What does it all mean?
The new research, which lives in the form of an online database and is available to the entire world, will allow scientists to access data on molecular and cellular events that occur during reprogramming without having to carry out their own extensive and costly experiments. This will fast track the translation from bench to bedside.
Information within the databases will provide insight into the production and regenerative medicine potential of induced pluripotent stem cells. One of the discoveries made by the Nagy group was that of alternative stem cells, such as the F-class cells. Further interrogation of the database may reveal other classes of stem cells that will have therapeutic potential.

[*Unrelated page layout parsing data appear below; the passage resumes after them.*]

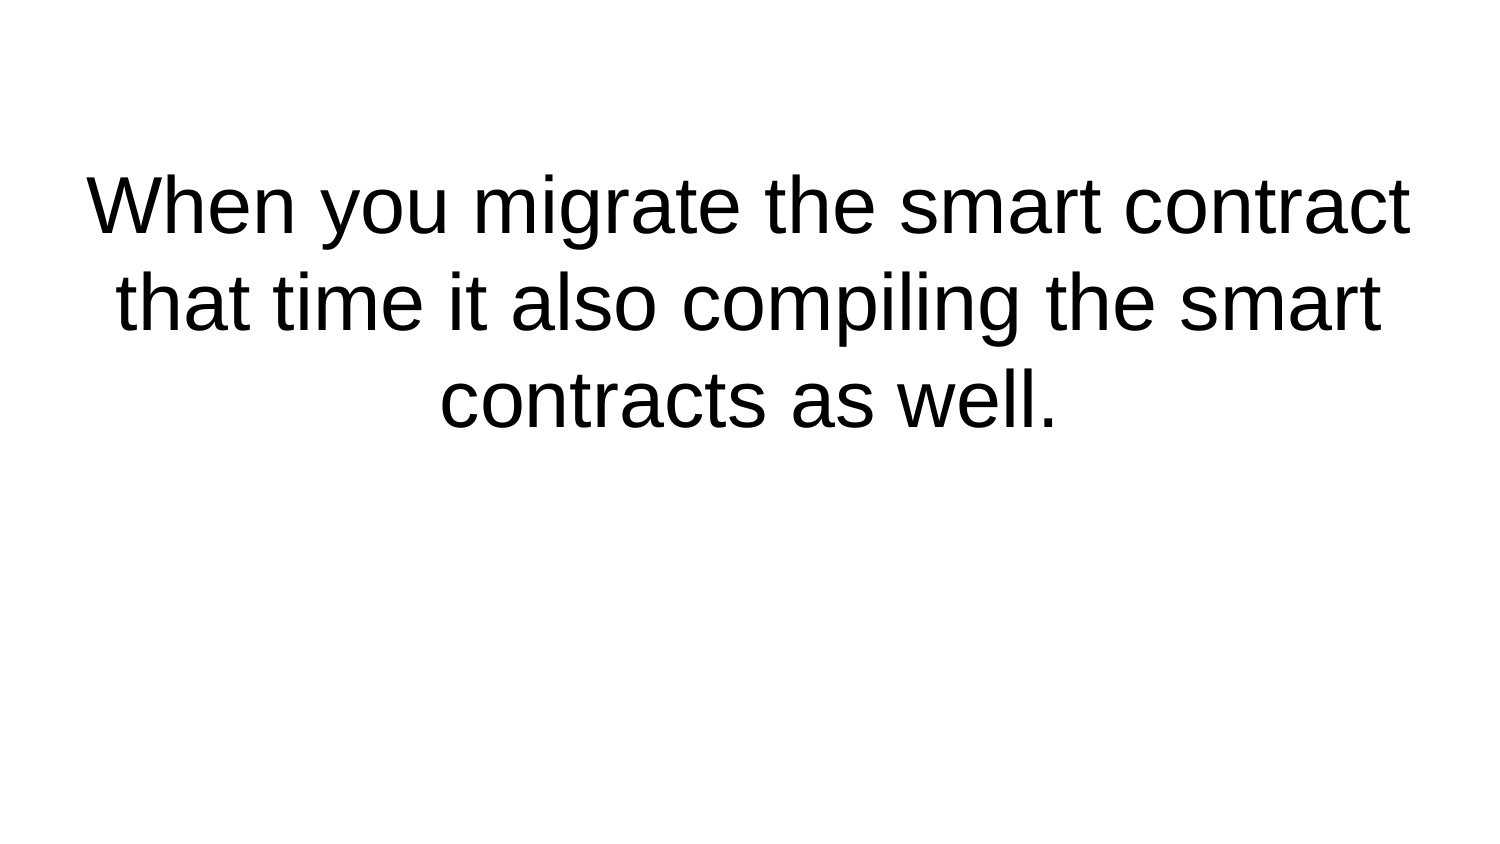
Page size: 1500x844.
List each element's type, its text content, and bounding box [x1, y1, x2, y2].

title When you migrate the smart contract that time it also compiling the smart contracts as well. [51, 122, 1449, 459]
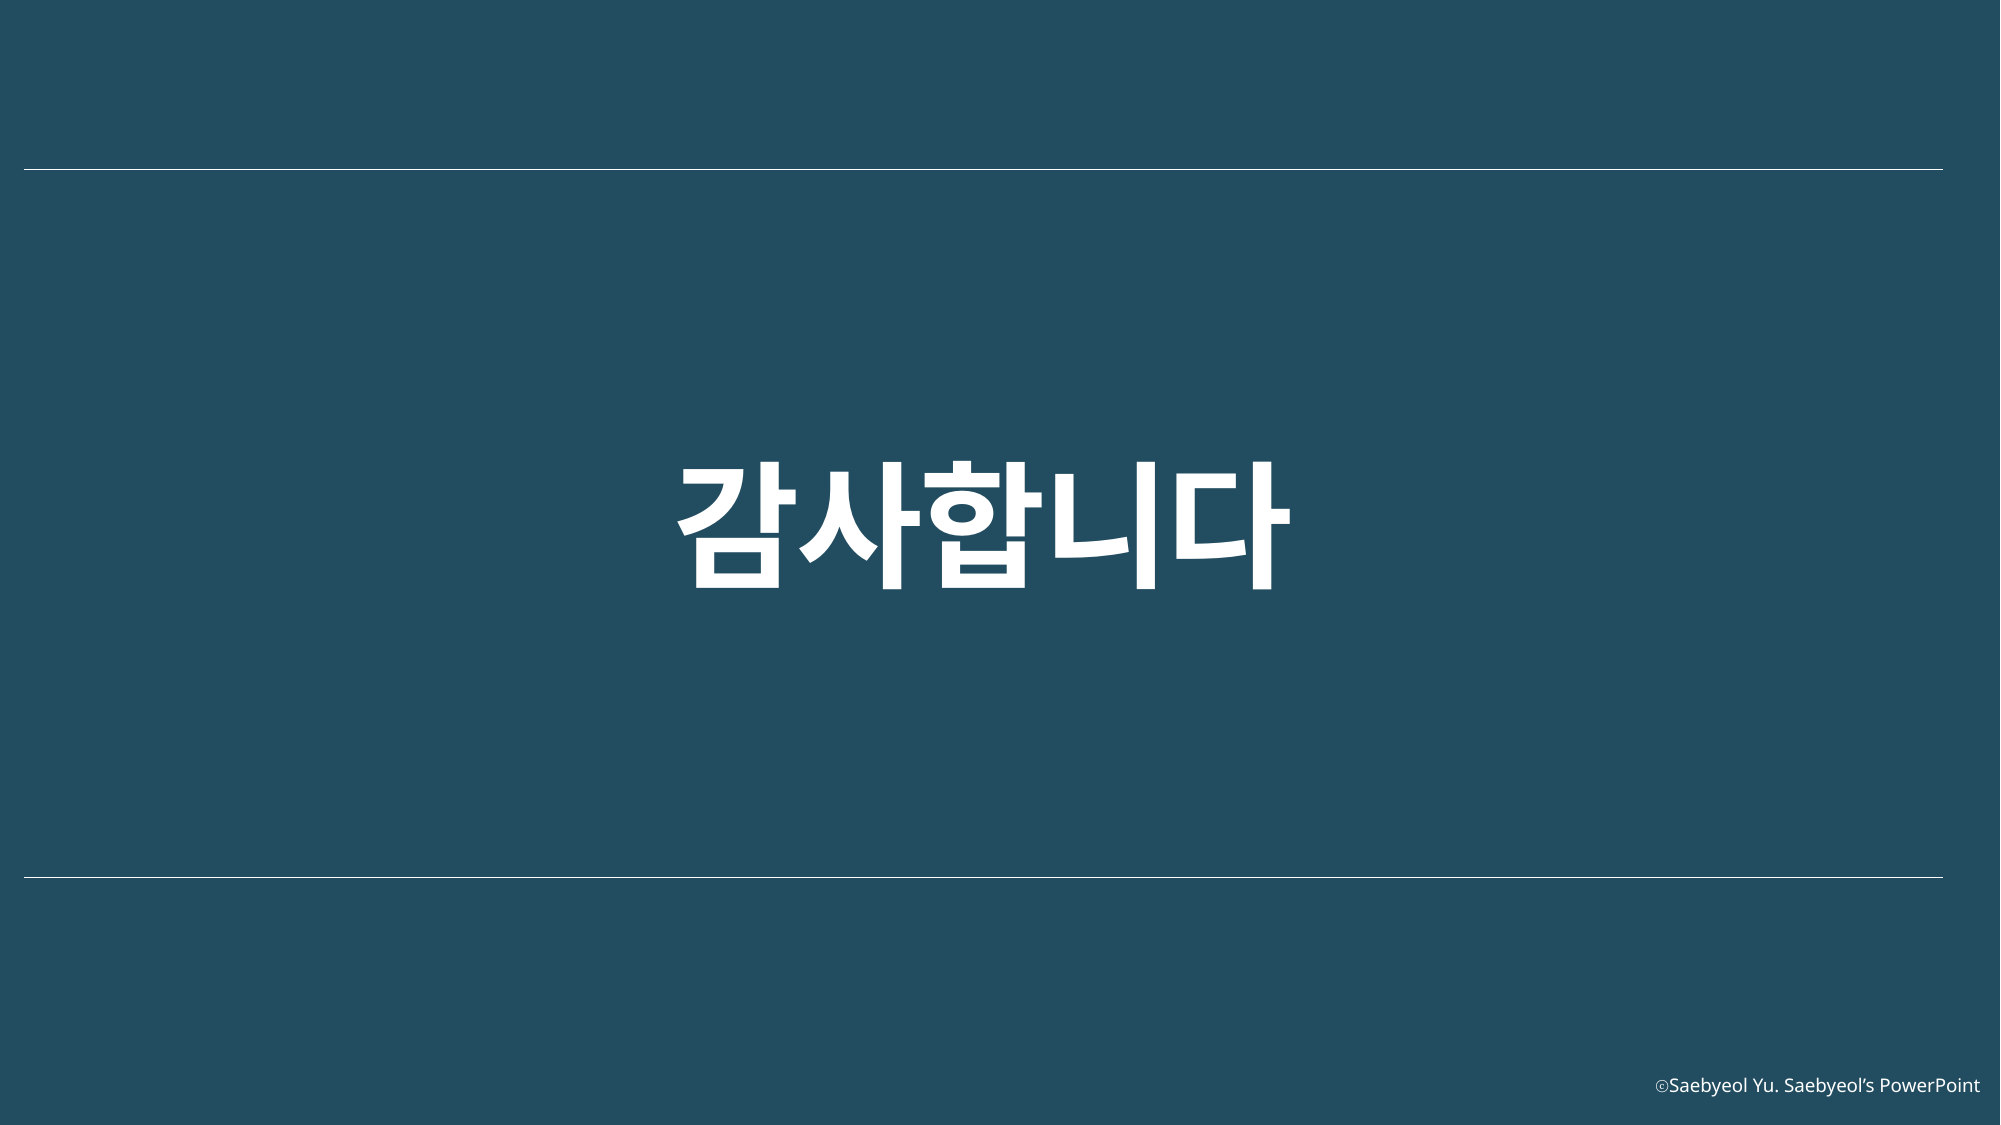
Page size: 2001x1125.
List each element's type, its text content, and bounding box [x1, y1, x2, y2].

text_box 감사합니다 [658, 432, 1309, 613]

Being able to produce iPS cells from patients will mitigate the need for having to find a suitable donor. Even in the case of a genetic-based disease, the genetic ‘mistake’ that causes the disease can be corrected in iPS cells. The repaired cells can then be generated in a culture dish, and transplanted back into the patient. Since the iPS cells were derived from the patient, these therapeutic cells can, in theory, by transplanted without the risk of rejection, as is typically the case for organ and tissue transplants from donors.
“Having a deep understanding of the reprogramming process allows us to make stem cells more efficiently, which means they will be more affordable,” says Dr. Ian Rogers. “Many therapies die because of cost issues. We forget that great science is not enough to get a product to market; patients have to be able to afford it.” Dr. Rogers also notes that the collaborative effort generated information about reprogramming that was unknown before.
“The research we have published presents so much more opportunity to study and use a novel pluripotent cell type in biology, medical research and future medicine,” says Dr. Peter Tonge, a former Scientific Associate in the Nagy lab who worked with Dr. Nagy for six years. Currently, he is a Scientific Associate at the University Health Network.
Dr. Andras Nagy adds, “This is just the tip of the iceberg.”